> [Your instructions] Omit pictures and quote the listing below line by line, from its start through the line that holds "ペイジャス病院 Peijas".
--- START ---
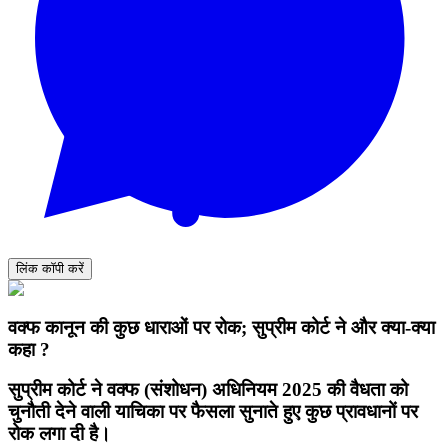
लिंक कॉपी करें
वक्फ कानून की कुछ धाराओं पर रोक; सुप्रीम कोर्ट ने और क्या-क्या
कहा ?
सुप्रीम कोर्ट ने वक्फ (संशोधन) अधिनियम 2025 की वैधता को
चुनौती देने वाली याचिका पर फैसला सुनाते हुए कुछ प्रावधानों पर
रोक लगा दी है।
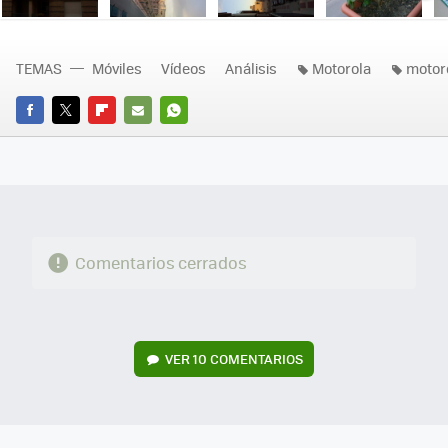
Ne
TEMAS
Móviles
Vídeos
Análisis
Motorola
motor
FACEBOOK
TWITTER
FLIPBOARD
E-
WHATSAPP
MAIL
Comentarios cerrados
VER
10 COMENTARIOS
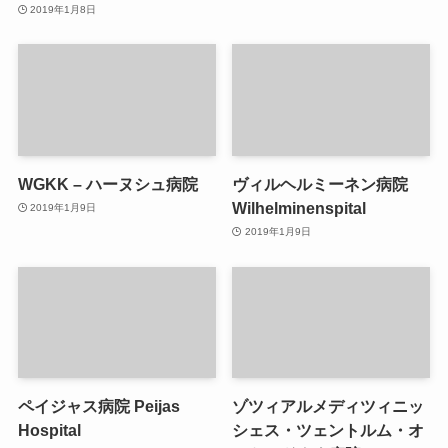
2019年1月8日
WGKK – ハーヌシュ病院
ヴィルヘルミーネン病院
Wilhelminenspital
2019年1月9日
2019年1月9日
ペイジャス病院 Peijas
ゾツィアルメディツィニッ
Hospital
シェス・ツェントルム・オ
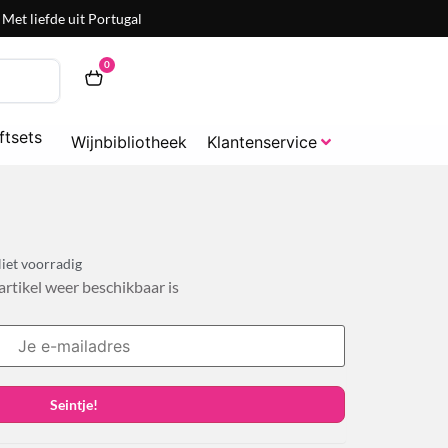
Met liefde uit Portugal
0
ftsets
Wijnbibliotheek
Klantenservice
iet voorradig
 artikel weer beschikbaar is
Seintje!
--- END ---
> [Answer space]
लिंक कॉपी करें
वक्फ कानून की कुछ धाराओं पर रोक; सुप्रीम कोर्ट ने और क्या-क्या
कहा ?
सुप्रीम कोर्ट ने वक्फ (संशोधन) अधिनियम 2025 की वैधता को
चुनौती देने वाली याचिका पर फैसला सुनाते हुए कुछ प्रावधानों पर
रोक लगा दी है।
Ne
TEMAS
Móviles
Vídeos
Análisis
Motorola
motor
FACEBOOK
TWITTER
FLIPBOARD
E-
WHATSAPP
MAIL
Comentarios cerrados
VER
10 COMENTARIOS
2019年1月8日
WGKK – ハーヌシュ病院
ヴィルヘルミーネン病院
Wilhelminenspital
2019年1月9日
2019年1月9日
ペイジャス病院 Peijas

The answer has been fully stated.